El Papa León XIV recibió en la Sala Clementina, este 13 de febrero, a los miembros del Cuerpo de los Carabinieri de la Provincia de Roma, a quienes agradeció su compromiso con la seguridad y el bien común, subrayando la dimensión humana y espiritual de su servicio, especialmente durante el reciente Año Jubilar, destacando que el intenso trabajo realizado durante dicho evento jubilar no solo representó un desafío operativo, sino también una experiencia enriquecedora en el plano humano y profesional. El Santo Padre los animó a seguir desempeñando su misión con rectitud de conciencia, fidelidad a los principios de su institución y coherencia con el Evangelio. Transcribimos a continuación, el texto de su mensaje, traducido del italiano:

En el nombre del Padre, del Hijo y del Espíritu Santo.
La paz esté con ustedes.

Me alegra darles la bienvenida a ustedes, que están al servicio del orden y la seguridad en el área metropolitana de Roma y en el territorio provincial.

Me dio mucho gusto saber que el pasado Año Jubilar, a pesar de haber sido particularmente exigente, representó para ustedes una experiencia enriquecedora, tanto en el plano humano como en el profesional. Doy gracias al Señor por eso. De hecho, así ha sido para todos nosotros que vivimos en Roma: el testimonio de tantos peregrinos nos ha edificado.

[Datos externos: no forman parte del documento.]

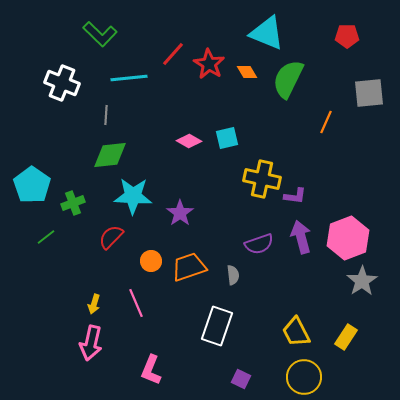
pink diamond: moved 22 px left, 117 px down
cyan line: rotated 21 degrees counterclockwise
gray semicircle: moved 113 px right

Y pienso en los albores del cristianismo en esta ciudad, cuando en los diversos ambientes, incluso en el ejército, comenzó a circular la Buena Nueva de Jesús: una nueva forma de vivir y de pensar, un Dios que es amor, misericordia, perdón; una fraternidad entre todos los hombres y mujeres que supera cualquier diferencia social y étnica.

Queridos amigos, ustedes son militares y saben bien lo que significa jerarquía, mando, obediencia. Estas palabras las usamos también en la Iglesia, transformadas por la novedad del Evangelio. Y, de manera análoga, el Evangelio, a lo largo de los siglos, ha permeado las estructuras, los criterios, las formas de actuar y de pensar de las civilizaciones donde ha penetrado; lo ha hecho no con una revolución violenta, sino con una transformación pacífica, desde dentro, a través de las conciencias, la conversión de los corazones. Así, el Evangelio ha llevado a todas partes el sentido de Dios y del hombre: el respeto absoluto por la vida y la persona humana, junto con la adoración a Dios y sólo a Él.

Y entonces, reflexionemos: ¿no es quizás esto lo que puede y debe suceder en todas las épocas, incluso en el mundo y en la Roma de hoy? Es así, y lo hemos confirmado al nivel más alto del Magisterio de la Iglesia católica: en el Concilio Vaticano II, en las enseñanzas y en los ejemplos de los Papas. Estamos llamados a redescubrir la esencialidad del mensaje cristiano y el estilo de la Iglesia naciente, para encarnarlos en nuestro mundo tan diferente, mucho más complejo. Pero «Jesucristo es el mismo ayer y hoy y para siempre» (Heb 13, 8).

Señores y señoras, les agradezco por el servicio que prestan, en particular alrededor del Vaticano y en la ciudad de Roma. Les deseo que lo cumplan siempre con conciencia recta, fieles a los principios y normas del Cuerpo de los Carabinieri y, como cristianos, fieles al Evangelio, que llena cada intención y cada acción con la caridad de Cristo.

Los encomiendo a la protección de María Virgo Fidelis, y de corazón bendigo a cada uno de ustedes, a sus familias y a su trabajo. ¡Gracias!